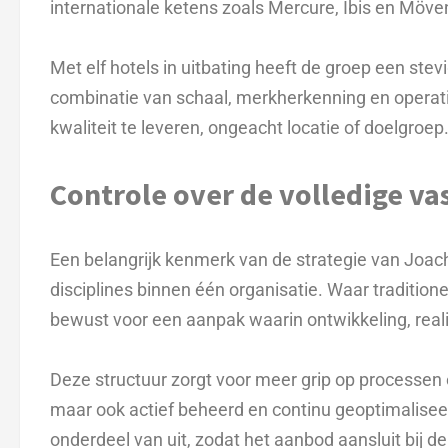
internationale ketens zoals Mercure, Ibis en Möve
Met elf hotels in uitbating heeft de groep een ste
combinatie van schaal, merkherkenning en operati
kwaliteit te leveren, ongeacht locatie of doelgroep
Controle over de volledige v
Een belangrijk kenmerk van de strategie van Joac
disciplines binnen één organisatie. Waar tradition
bewust voor een aanpak waarin ontwikkeling, realis
Deze structuur zorgt voor meer grip op processen 
maar ook actief beheerd en continu geoptimalise
onderdeel van uit, zodat het aanbod aansluit bij d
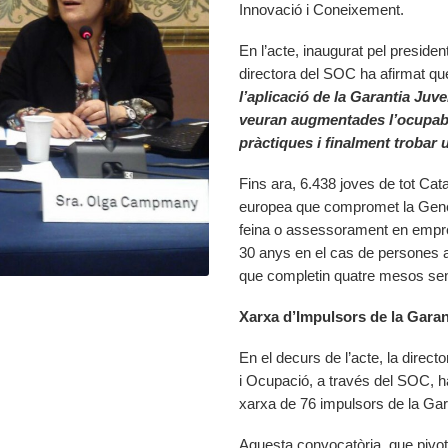
Innovació i Coneixement.
En l’acte, inaugurat pel presid
directora del SOC ha afirmat qu
l’aplicació de la Garantia Juven
veuran augmentades l’ocupabil
pràctiques i finalment trobar u
Fins ara, 6.438 joves de tot Cata
europea que compromet la General
feina o assessorament en empre
30 anys en el cas de persones a
que completin quatre mesos sense
Xarxa d’Impulsors de la Garan
En el decurs de l’acte, la dire
i Ocupació, a través del SOC, h
xarxa de 76 impulsors de la Garan
Aquesta convocatòria, que pivota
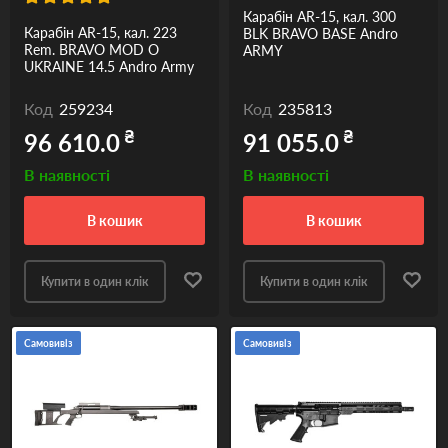
Карабін AR-15, кал. 300
Карабін AR-15, кал. 223
BLK BRAVO BASE Andro
Rem. BRAVO MOD O
ARMY
UKRAINE 14.5 Andro Army
Код
259234
Код
235813
₴
₴
96 610.0
91 055.0
В наявності
В наявності
в кошик
в кошик
Купити в один клік
Купити в один клік
Самовивіз
Самовивіз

WHAT THE TASK REQUIRES: Render the text from the start of the items through the line containing "Controle over de volledige v" as a numbered list, skipping any blank lines and leaving out the pictures.

THE COMPLETED TASK:
1. internationale ketens zoals Mercure, Ibis en Möve
2. Met elf hotels in uitbating heeft de groep een ste
3. combinatie van schaal, merkherkenning en operati
4. kwaliteit te leveren, ongeacht locatie of doelgroep
5. Controle over de volledige v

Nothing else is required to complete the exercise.